Он ввел в кабинет Пушкина, изрядно потрепанного после четырехдневной дороги из псковской деревни, откуда тот был срочно вызван для аудиенции с императором.

— Не беспокоить! — отрывисто бросил император генералу и подождал, пока за тем закрылась дверь. Потом он приложил палец к губам и сделал знак Пушкину следовать за ним.

Пушкин встряхнул головой, боясь, что усталость после длинной дороги и нездоровье от простуженности помешают ему внимательно слушать императора. Пока фельдъегерский экипаж мчал его в Москву, какие только мысли не приходили ему в голову! 3 сентября, в полночь, Пушкин вернулся от Осиповых и застал у себя с нетерпением ждущего его курьера от псковского гражданского губернатора барона Адеркаса, надзору которого он был поручен.
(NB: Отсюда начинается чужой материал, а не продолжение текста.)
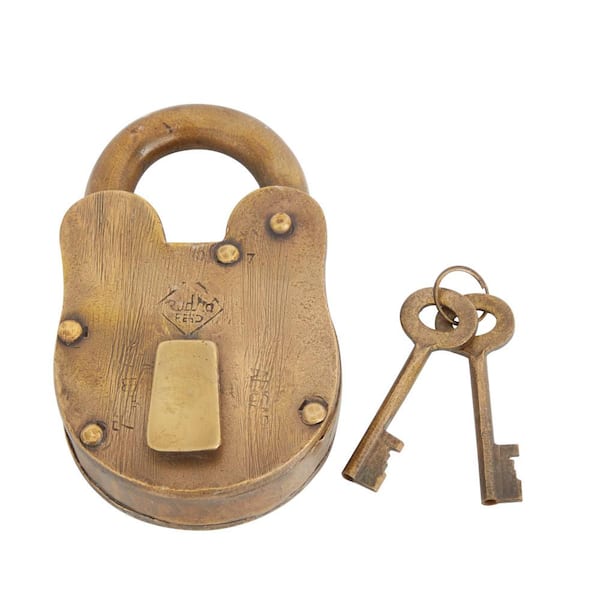
The width and height of the screenshot is (600, 600). I want to click on top of lock, so click(x=252, y=141), click(x=125, y=147).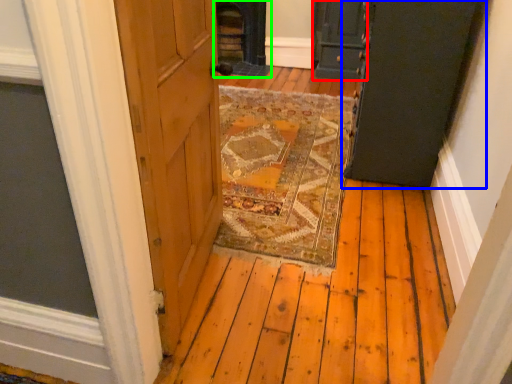
Question: Based on their relative distances, which object is nearer to door (highlighted by a red box)? Choose from door (highlighted by a blue box) and fireplace (highlighted by a green box).

Choices:
 (A) door
 (B) fireplace

Answer: (B)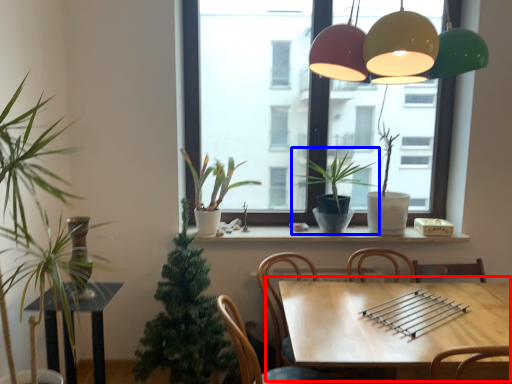
Question: Which object appears farthest to the camera in this image, table (highlighted by a red box) or houseplant (highlighted by a blue box)?

Choices:
 (A) table
 (B) houseplant

Answer: (B)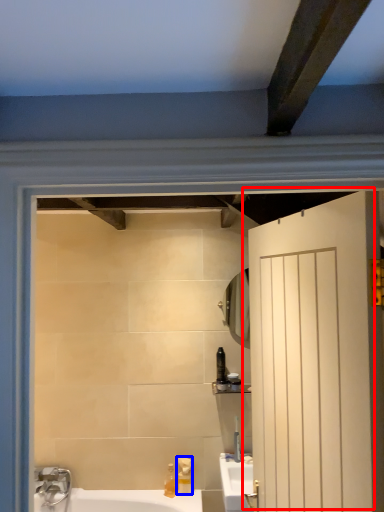
Question: Which of the following is the farthest to the observer, door (highlighted by a red box) or soap dispenser (highlighted by a blue box)?

Choices:
 (A) door
 (B) soap dispenser

Answer: (B)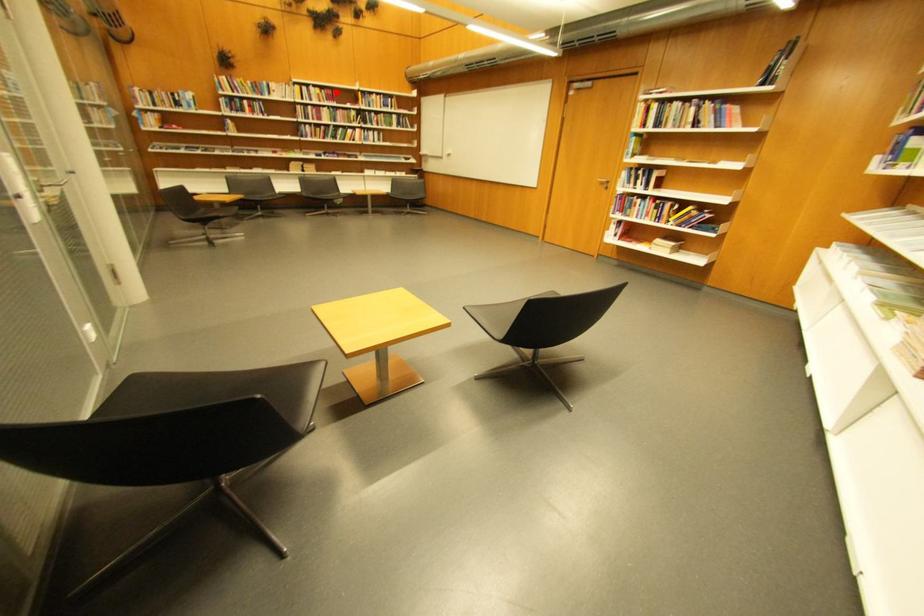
Губернатор принимал его как в личной резиденции, так и в губернаторской канцелярии, бывал Пушкин и на балах, устраиваемых губернатором для местного света и однажды даже осчастливил псковское общество эпиграммой на Адеркаса:

Изнывая в Михайловском, Пушкин подал прошение об отмене его ссылки. И вот за ним прислали. Фельдъегеря с императорским предписанием. Так возили — с фельдъегерем и в главный штаб императора — арестованных по политическим преступлениям. Трясясь по уже расплывшимся от осенней грязи дорогам, он перебирал в памяти все свои прегрешения. От всех этих дум ему становилось не по себе. То ему казалось, что он будет тот же отправлен в Сибирь. И уже содрогался от ужаса и вспоминал бедного Кюхельбекера, виденного им по дороге в ссылку на тракте. А то и вовсе мерещилась виселица с покачивающимся на ней человеком в сюртуке и с бакенбардами. И ворона, сидящая на перекладине виселицы.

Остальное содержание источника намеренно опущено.